*Assignment*. In the material below, the lines containing the word "plus" are required; copy each of them.

-- Data supplied follows --

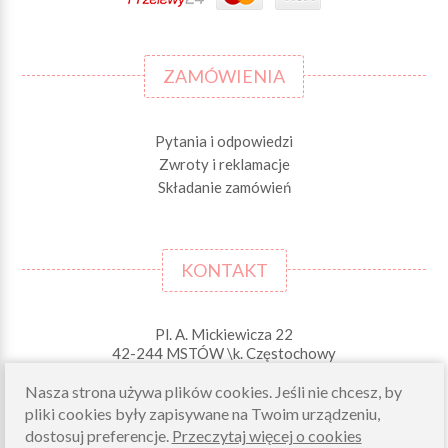
ZAMÓWIENIA
Pytania i odpowiedzi
Zwroty i reklamacje
Składanie zamówień
KONTAKT
Pl. A. Mickiewicza 22
42-244 MSTÓW \k. Częstochowy
Odbiory osobiste (zamówienia opłacone on-line)
Nasza strona używa plików cookies. Jeśli nie chcesz, by
pn-pt 10.00-16.00
pliki cookies były zapisywane na Twoim urządzeniu,
sklep@morelkowe.pl
dostosuj preferencje.
Przeczytaj więcej o cookies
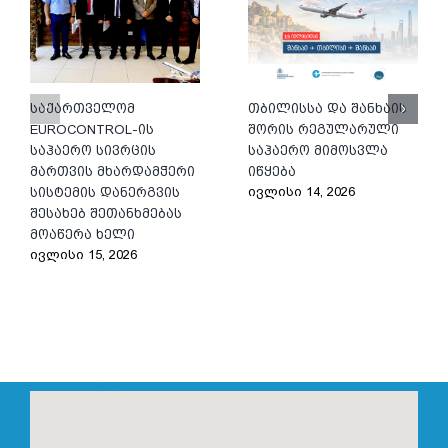
საქართველომ
თბილისსა და შანხაის
EUROCONTROL-ის
შორის რეგულარული
საჰაერო სივრცის
საჰაერო მიმოსვლა
მართვის მხარდამჭერი
იწყება
ივლისი 14, 2026
სისტემის დანერგვის
შესახებ შეთანხმებას
მოაწერა ხელი
ივლისი 15, 2026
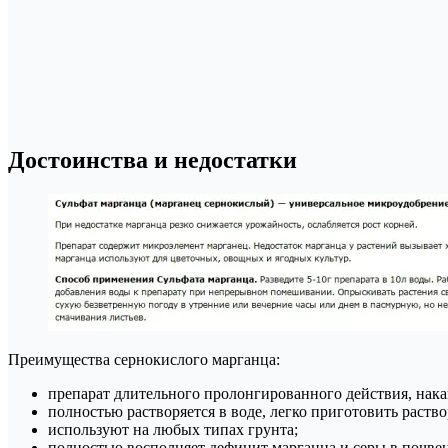
Достоинства и недостатки
Преимущества сернокислого марганца:
препарат длительного пролонгированного действия, нака
полностью растворяется в воде, легко приготовить раств
используют на любых типах грунта;
полностью восполняет дефицит марганца и серы в почве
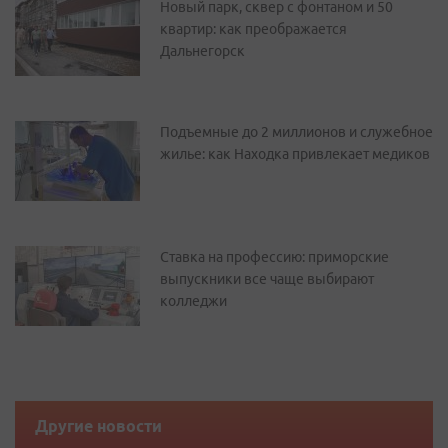
Новый парк, сквер с фонтаном и 50
квартир: как преображается
Дальнегорск
Подъемные до 2 миллионов и служебное
жилье: как Находка привлекает медиков
Ставка на профессию: приморские
выпускники все чаще выбирают
колледжи
Другие новости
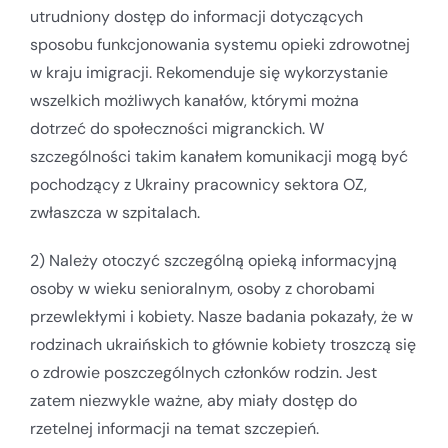
utrudniony dostęp do informacji dotyczących
sposobu funkcjonowania systemu opieki zdrowotnej
w kraju imigracji. Rekomenduje się wykorzystanie
wszelkich możliwych kanałów, którymi można
dotrzeć do społeczności migranckich. W
szczególności takim kanałem komunikacji mogą być
pochodzący z Ukrainy pracownicy sektora OZ,
zwłaszcza w szpitalach.
2) Należy otoczyć szczególną opieką informacyjną
osoby w wieku senioralnym, osoby z chorobami
przewlekłymi i kobiety. Nasze badania pokazały, że w
rodzinach ukraińskich to głównie kobiety troszczą się
o zdrowie poszczególnych członków rodzin. Jest
zatem niezwykle ważne, aby miały dostęp do
rzetelnej informacji na temat szczepień.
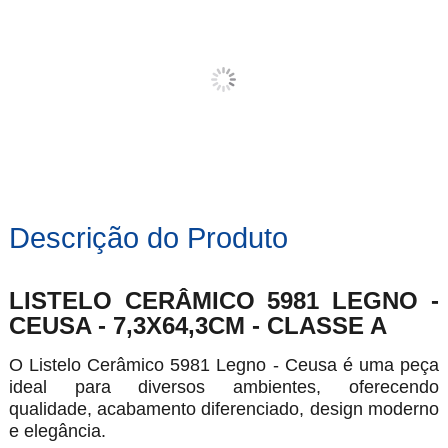
Descrição do Produto
LISTELO CERÂMICO 5981 LEGNO -
CEUSA - 7,3X64,3CM - CLASSE A
O Listelo Cerâmico 5981 Legno - Ceusa é uma peça
ideal para diversos ambientes, oferecendo
qualidade, acabamento diferenciado, design moderno
e elegância.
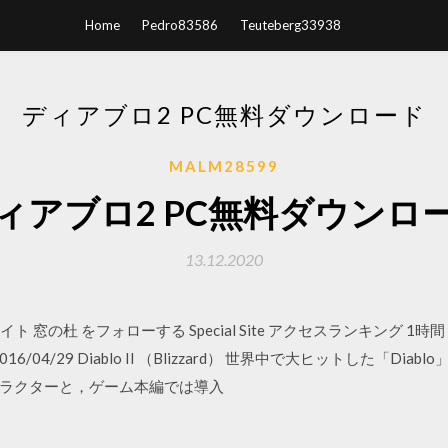
Home
Pedro83586
Teuteberg33938
ディアブロ2 PC無料ダウンロード
MALM28599
ィアブロ2 PC無料ダウンロ
13.12.2020
press サイト 窓の杜 をフォローする Special Site アクセスランキング
/04/29 Diablo II （Blizzard） 世界中で大ヒットした「D
"キャラクターと，ゲーム本編では導入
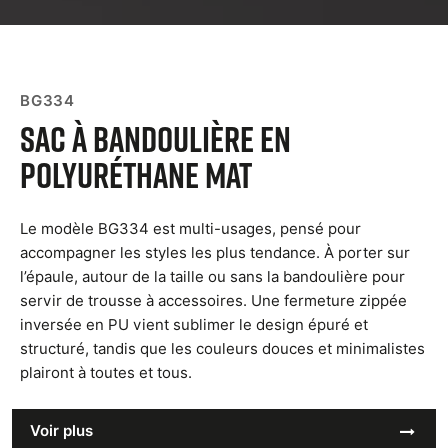
BG334
Sac à bandoulière en
polyuréthane mat
Le modèle BG334 est multi-usages, pensé pour
accompagner les styles les plus tendance. À porter sur
l’épaule, autour de la taille ou sans la bandoulière pour
servir de trousse à accessoires. Une fermeture zippée
inversée en PU vient sublimer le design épuré et
structuré, tandis que les couleurs douces et minimalistes
plairont à toutes et tous.
Voir plus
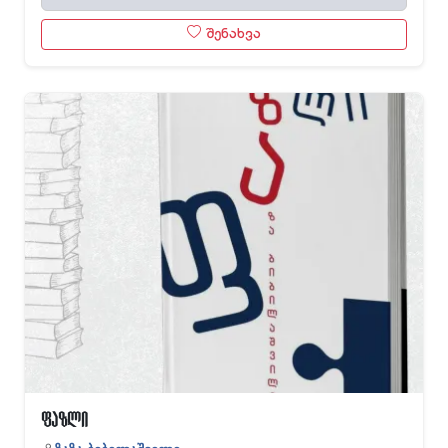
შენახვა
ფაზლი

-- Data supplied concluded --

*Written solution*.
accompagner les styles les plus tendance. À porter sur
Voir plus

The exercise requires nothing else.